Le microbiote pourrait protéger ou pas contre la maladie

La recherche s’est concentrée sur l’une des mutations les plus courantes (C9ORF72) chez les patients atteints de SLA. Si les souris porteuses de la mutation ont présenté une réponse immunitaire hyperactive, dont compris une inflammation du système nerveux et du reste du corps, ce qui a conduit à une durée de vie raccourcie. Cependant la recherche révèle des résultats de santé extrêmement variables, chez des souris modèles porteuses de la même mutation génétique mais provenant de 2 environnements différents (Harvard et le Broad Institute). L’auteur principal, le Dr Kevin Eggan, professeur à Harvard et son équipe ont corrélés ces différents résultats à des communautés microbiennes intestinales distinctes chez ces souris.

 

« Bon nombre des caractéristiques inflammatoires observées chez les souris d’Harvard n'étaient pas présentes chez les souris de Broad. Plus frappant encore, les souris de Broad ont survécu beaucoup plus longtemps ».

 

Le rôle possible du microbiome intestinal : à la recherche de différences environnementales entre les 2 groupes de souris, les chercheurs se sont penchés sur le microbiome intestinal. En utilisant le séquençage de l'ADN pour identifier les bactéries intestinales, les chercheurs ont trouvé des microbes spécifiques présents dans les souris de Harvard mais absents chez les souris de Broad. Puis les chercheurs ont collecté des échantillons de microbiome dans différents laboratoires et les ont séquencés.

 

Des bactéries intestinales très similaires sont corrélées à la maladie chez les souris.
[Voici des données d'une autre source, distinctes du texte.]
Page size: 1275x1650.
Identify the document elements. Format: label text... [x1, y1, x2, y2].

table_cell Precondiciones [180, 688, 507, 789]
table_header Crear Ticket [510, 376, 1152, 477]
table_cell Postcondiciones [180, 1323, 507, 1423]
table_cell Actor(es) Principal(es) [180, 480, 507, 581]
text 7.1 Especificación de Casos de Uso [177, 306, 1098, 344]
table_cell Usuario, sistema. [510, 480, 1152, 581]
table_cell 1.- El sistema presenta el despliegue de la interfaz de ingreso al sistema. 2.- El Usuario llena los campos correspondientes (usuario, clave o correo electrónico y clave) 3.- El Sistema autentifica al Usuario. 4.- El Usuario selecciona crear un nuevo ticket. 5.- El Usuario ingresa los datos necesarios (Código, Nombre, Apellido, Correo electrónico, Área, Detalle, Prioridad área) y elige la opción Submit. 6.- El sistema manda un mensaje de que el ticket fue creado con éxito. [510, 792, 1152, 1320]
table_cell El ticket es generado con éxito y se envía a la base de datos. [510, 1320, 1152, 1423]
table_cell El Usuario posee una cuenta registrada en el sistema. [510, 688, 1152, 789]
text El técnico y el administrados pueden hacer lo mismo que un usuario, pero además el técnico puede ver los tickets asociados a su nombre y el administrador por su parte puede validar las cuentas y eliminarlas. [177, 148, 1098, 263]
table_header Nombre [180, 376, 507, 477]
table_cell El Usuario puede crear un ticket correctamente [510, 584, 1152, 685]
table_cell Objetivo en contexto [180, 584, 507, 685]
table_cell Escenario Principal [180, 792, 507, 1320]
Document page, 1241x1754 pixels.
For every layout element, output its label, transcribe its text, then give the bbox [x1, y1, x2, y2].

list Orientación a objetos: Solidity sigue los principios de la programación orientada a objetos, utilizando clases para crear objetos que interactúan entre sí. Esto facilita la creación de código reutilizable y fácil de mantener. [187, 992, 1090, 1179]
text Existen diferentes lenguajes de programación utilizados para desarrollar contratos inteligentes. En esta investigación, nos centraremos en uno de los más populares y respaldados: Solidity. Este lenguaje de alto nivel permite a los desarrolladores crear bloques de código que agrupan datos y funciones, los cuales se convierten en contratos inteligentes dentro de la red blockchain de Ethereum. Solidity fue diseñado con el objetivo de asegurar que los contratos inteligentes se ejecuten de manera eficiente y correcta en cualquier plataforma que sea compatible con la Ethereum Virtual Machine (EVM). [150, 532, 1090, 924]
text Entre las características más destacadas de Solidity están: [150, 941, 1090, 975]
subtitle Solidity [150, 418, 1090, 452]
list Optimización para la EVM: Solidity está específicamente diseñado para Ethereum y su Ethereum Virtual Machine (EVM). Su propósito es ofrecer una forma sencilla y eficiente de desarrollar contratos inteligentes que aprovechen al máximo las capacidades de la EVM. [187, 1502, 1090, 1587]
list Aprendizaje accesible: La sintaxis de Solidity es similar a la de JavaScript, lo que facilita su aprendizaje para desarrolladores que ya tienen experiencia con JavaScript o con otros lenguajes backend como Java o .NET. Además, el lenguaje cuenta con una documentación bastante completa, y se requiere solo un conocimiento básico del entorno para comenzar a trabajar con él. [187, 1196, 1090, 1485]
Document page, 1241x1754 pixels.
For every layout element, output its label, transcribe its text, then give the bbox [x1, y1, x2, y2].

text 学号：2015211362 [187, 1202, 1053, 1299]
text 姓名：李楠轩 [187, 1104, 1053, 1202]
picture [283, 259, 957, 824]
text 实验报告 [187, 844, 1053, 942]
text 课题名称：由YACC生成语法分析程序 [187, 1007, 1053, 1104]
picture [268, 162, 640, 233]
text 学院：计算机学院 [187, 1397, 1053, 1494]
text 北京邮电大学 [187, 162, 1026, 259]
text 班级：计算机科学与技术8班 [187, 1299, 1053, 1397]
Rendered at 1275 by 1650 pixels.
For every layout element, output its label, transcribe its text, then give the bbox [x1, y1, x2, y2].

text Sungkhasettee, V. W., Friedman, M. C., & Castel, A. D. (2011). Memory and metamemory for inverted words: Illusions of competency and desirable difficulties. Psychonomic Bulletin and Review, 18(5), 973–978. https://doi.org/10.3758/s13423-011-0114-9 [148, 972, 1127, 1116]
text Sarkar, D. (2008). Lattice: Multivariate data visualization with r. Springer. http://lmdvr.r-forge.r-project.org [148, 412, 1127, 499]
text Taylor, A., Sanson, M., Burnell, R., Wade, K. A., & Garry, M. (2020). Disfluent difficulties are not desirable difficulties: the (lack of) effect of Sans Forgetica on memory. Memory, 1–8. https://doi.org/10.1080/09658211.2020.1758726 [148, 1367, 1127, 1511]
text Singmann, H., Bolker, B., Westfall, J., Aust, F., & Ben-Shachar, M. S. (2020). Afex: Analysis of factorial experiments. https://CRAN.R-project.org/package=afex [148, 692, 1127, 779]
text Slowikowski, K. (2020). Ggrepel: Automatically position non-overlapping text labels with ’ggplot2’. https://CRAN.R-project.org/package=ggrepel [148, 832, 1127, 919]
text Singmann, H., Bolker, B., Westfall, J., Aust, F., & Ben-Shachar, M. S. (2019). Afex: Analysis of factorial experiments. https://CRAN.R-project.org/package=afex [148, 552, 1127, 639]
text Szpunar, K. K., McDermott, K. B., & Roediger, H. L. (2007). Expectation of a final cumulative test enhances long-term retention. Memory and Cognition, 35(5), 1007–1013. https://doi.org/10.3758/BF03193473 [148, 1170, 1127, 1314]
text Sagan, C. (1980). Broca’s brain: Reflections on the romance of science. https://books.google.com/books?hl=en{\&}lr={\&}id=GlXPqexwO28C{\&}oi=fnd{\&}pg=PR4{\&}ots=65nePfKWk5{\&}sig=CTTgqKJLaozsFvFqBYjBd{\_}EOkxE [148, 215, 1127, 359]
Les scientifiques ont donc regardé si en modifiant le microbiome, cela permettait d'améliorer les résultats pour les souris modèles de SLA. Et ils sont parvenus à réduire l'inflammation.

 

Un nouvel exemple de la connexion intestin-cerveau : ainsi, le microbiome intestinal pourrait influer sur la sévérité de la maladie. Une action permettant de réguler les communautés bactériennes de l’intestin pourrait donc réduire certains des symptômes de la SLA.

 

Cette recherche non seulement éclaire les mécanismes sous-jacents à la SLA, mais apporte aussi de nouvelles preuves de l’importance de cet axe intestin-cerveau a été impliqué dans toute une gamme de conditions neurologiques, dont la maladie de Parkinson et la maladie d'Alzheimer.